Roman n°4, dont j’ai commencé l’écriture au début de cette année, sera lui totalement écrit en profil “architecte”. Plus encore que 6H66, cette nouvelle histoire est riche de personnages, d’évènements ainsi que d’explications du contexte. Pour vous en dire déjà quelques mots, il s’agira d’une science-fiction post-apocalyptique située dans un futur non-proche, mais où plusieurs décennies se sont écoulées entre l’évènement déclencheur de ce cataclysme et le moment où se déroule l’histoire.

Depuis le début des premières idées, j’ai su que je ne pourrai pas me passer d’un plan très structuré. J’ai donc d’abord travaillé l’enchaînement de tous les évènements, présentations de personnages, introductions d’éléments nouveaux. Tout ceci en construisant déjà la future structure des chapitres de ce nouveau roman. Plusieurs recherches documentaires me sont nécessaires pour venir étayer certaines descriptions ou certains fonctionnements de la communauté que nous suivrons dans cette prochaine histoire. La préparation de l’enchaînement des chapitres me permet déjà de savoir quand il faudra creuser certaines questions. (+ photo du carnet de R4)

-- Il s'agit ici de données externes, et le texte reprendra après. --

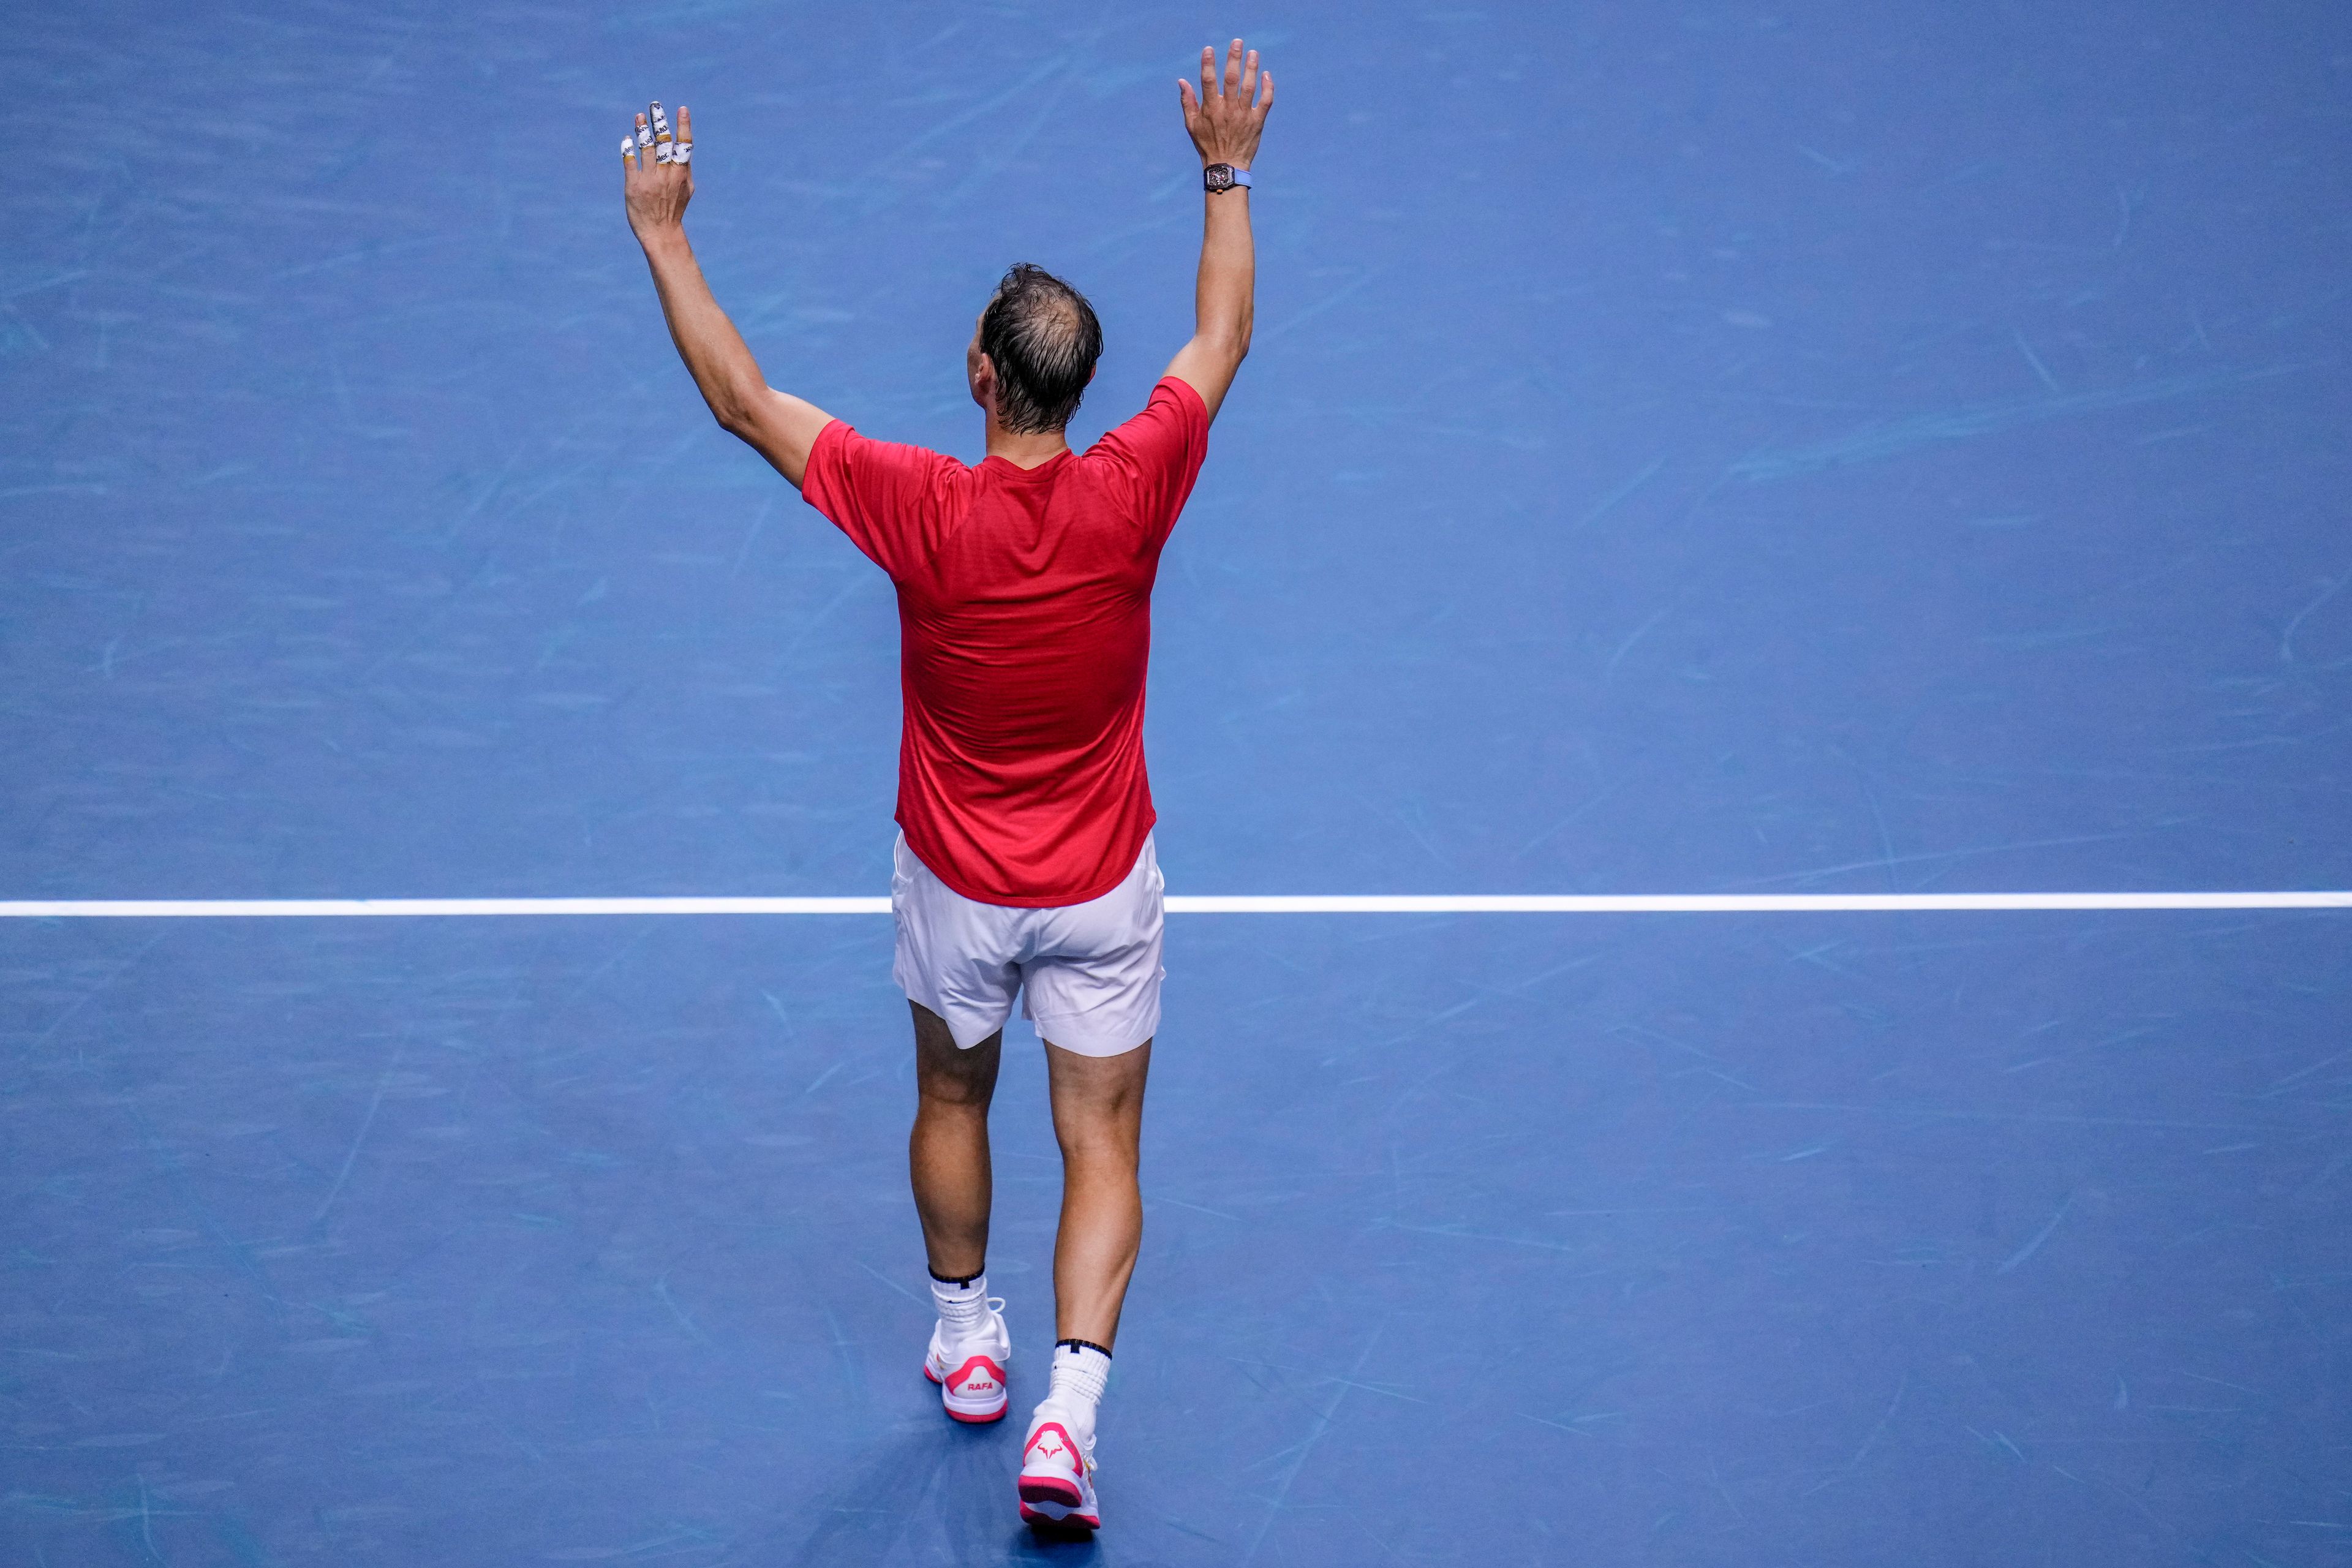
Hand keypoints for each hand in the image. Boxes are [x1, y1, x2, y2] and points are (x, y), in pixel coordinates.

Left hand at [623, 103, 693, 240]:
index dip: (684, 125)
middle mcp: (666, 174)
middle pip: (664, 142)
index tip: (682, 109)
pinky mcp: (634, 186)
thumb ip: (685, 168)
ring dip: (642, 130)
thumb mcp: (687, 189)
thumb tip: (685, 148)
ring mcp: (650, 179)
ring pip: (647, 148)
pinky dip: (628, 149)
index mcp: (681, 174)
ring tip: (639, 116)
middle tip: (655, 104)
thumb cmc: (673, 209)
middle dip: (660, 121)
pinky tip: (628, 139)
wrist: (660, 233)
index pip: (684, 145)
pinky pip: (630, 162)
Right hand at [1178, 39, 1270, 169]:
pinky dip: (1267, 87)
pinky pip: (1265, 101)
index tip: (1209, 49)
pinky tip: (1266, 74)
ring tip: (1253, 53)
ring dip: (1252, 68)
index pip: (1208, 81)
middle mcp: (1228, 110)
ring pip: (1249, 87)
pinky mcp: (1257, 121)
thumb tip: (1182, 81)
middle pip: (1231, 79)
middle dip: (1234, 58)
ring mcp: (1244, 115)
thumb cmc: (1207, 145)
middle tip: (1238, 42)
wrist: (1226, 166)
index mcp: (1211, 109)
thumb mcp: (1192, 125)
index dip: (1208, 64)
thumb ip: (1187, 102)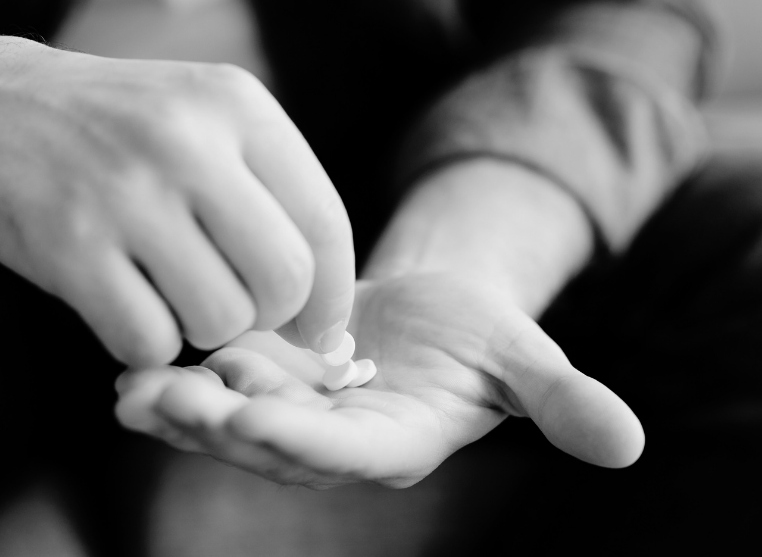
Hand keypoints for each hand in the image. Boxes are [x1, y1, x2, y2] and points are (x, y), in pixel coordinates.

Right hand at [0, 37, 354, 365]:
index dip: (333, 295)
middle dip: (271, 317)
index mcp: (235, 105)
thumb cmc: (119, 132)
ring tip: (172, 293)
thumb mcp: (203, 118)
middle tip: (236, 307)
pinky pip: (150, 339)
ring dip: (204, 328)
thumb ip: (270, 194)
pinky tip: (127, 304)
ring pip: (222, 319)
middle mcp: (186, 141)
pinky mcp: (69, 246)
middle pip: (284, 281)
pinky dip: (147, 342)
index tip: (320, 328)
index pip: (325, 223)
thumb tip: (325, 315)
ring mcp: (125, 193)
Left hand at [115, 273, 643, 487]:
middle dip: (217, 427)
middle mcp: (334, 440)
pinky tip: (129, 367)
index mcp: (395, 441)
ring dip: (181, 410)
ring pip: (230, 422)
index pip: (346, 452)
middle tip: (165, 401)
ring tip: (133, 389)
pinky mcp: (262, 385)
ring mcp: (293, 415)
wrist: (430, 308)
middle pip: (271, 443)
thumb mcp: (527, 359)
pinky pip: (213, 390)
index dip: (301, 439)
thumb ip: (566, 404)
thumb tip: (631, 445)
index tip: (252, 418)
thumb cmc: (481, 332)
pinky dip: (175, 381)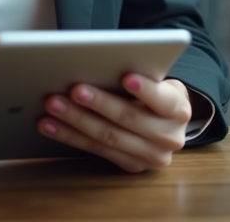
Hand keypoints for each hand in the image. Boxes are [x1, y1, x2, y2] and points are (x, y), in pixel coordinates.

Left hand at [38, 74, 191, 172]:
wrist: (167, 121)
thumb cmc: (154, 92)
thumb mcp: (157, 80)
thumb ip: (139, 76)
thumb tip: (101, 62)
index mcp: (178, 110)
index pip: (162, 99)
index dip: (145, 89)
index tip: (126, 76)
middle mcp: (169, 137)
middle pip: (129, 119)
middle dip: (99, 103)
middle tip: (74, 89)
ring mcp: (151, 156)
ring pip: (108, 137)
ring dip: (76, 120)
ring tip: (53, 105)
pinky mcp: (131, 166)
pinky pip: (96, 151)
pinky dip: (70, 136)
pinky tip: (50, 125)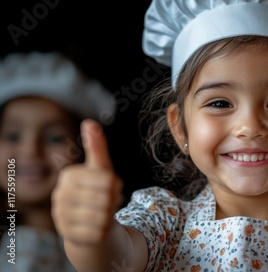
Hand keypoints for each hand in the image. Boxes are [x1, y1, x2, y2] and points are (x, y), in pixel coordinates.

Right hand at [52, 119, 121, 244]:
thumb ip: (96, 147)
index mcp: (68, 176)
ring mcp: (62, 217)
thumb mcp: (100, 169)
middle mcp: (60, 195)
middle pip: (106, 198)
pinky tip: (98, 227)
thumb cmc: (97, 192)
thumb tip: (90, 122)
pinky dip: (104, 230)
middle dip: (114, 201)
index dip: (116, 185)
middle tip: (109, 201)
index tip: (112, 186)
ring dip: (110, 215)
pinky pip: (98, 232)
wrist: (89, 224)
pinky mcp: (69, 236)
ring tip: (104, 212)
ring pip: (102, 216)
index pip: (107, 180)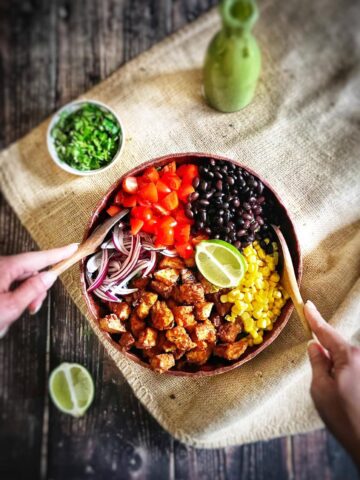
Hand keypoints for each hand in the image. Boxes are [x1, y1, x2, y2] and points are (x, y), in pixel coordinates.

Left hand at [0, 243, 77, 334]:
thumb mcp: (10, 308)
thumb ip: (33, 291)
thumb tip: (49, 276)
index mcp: (5, 268)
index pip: (39, 259)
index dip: (58, 254)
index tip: (73, 248)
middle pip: (29, 272)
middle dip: (35, 289)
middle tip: (32, 309)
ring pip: (18, 281)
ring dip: (22, 297)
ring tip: (11, 316)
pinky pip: (7, 286)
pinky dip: (11, 298)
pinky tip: (3, 313)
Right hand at [305, 301, 359, 465]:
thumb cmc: (342, 416)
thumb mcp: (320, 388)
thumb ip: (317, 362)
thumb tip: (314, 346)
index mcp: (348, 356)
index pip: (326, 332)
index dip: (314, 318)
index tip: (307, 304)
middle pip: (337, 346)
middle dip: (325, 354)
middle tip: (321, 379)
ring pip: (344, 359)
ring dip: (335, 370)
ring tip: (335, 398)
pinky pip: (352, 369)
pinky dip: (343, 377)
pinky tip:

Plan roman 4 d'Amélie Haurhay
Plan de mon quatrième roman

Les avantages du profil “architecte”…

Avant même d’entamer l’écriture de ce quatrième roman, je vois déjà de nombreux avantages à être architecte de son histoire. Ce profil permet de structurer son récit en ne perdant pas de vue l’objectif final. L’écriture d’un plan détaillé n’empêche pas l’introduction plus tardive d’éléments nouveaux. Il faudra alors se référer aux informations déjà présentes dans le plan pour savoir comment bien les insérer, et noter les adaptations à apporter au reste de l’histoire.

L’avancée dans l’histoire sera très certainement facilitée, car en cas de période d’absence d’écriture, il me sera plus simple de me remettre en route, le plan étant là pour nous rappeler ce qu’il doit désormais se passer.

… et ses inconvénients

Je ne vois pour l’instant pas d’inconvénient à cette méthode. Je craignais au départ que cela laisserait une place moins grande aux rouages de l’imagination en cours d’écriture. Celle qui nous emmène, moi et mon histoire, soudainement dans une direction inattendue. Mais comme je le disais plus haut, le profil s’adapte à l’histoire. Un roman qui repose sur l’enchaînement des évènements et des actions des personnages ne peut pas laisser autant de place à la spontanéité de l’imagination qu’une histoire plus centrée sur les émotions et ressentis des personnages. Sinon, c’est toute la structure qui s’en trouvera bouleversée et sans doute affaiblie.

Néanmoins, cela n’empêche pas pour autant des ajouts en cours d’écriture. Renforcer le trait de caractère d’un personnage suite à un dialogue imprévu et ensuite, en laisser des traces dans les actes de ce personnage. Identifier un thème complémentaire à ceux déjà présents dans le roman et lui laisser une place dans les futurs échanges entre les différents personnages. Tout ceci s’est déjà présenté deux ou trois fois depuis que j’ai commencé l’écriture de Roman n°4 et pour l’instant, ces petits aménagements s’insèrent sans trop de problème dans l’histoire.

Alors, suis-je finalement architecte ou jardinier ?

Aujourd’hui, quel bilan fais-je de ces deux techniques d’écriture ?

Difficile de me revendiquer catégoriquement plutôt architecte ou jardinier. J’ai désormais adopté chaque profil pour l’écriture de deux romans. Je sais maintenant ce qu’ils peuvent m’apporter pour chaque histoire. Pour mes futurs projets d’écriture, il me sera ainsi plus facile d’identifier quelle attitude prendre au moment d’aborder l’écriture de ces futurs romans. De devenir architecte ou jardinier le temps de ce futur roman.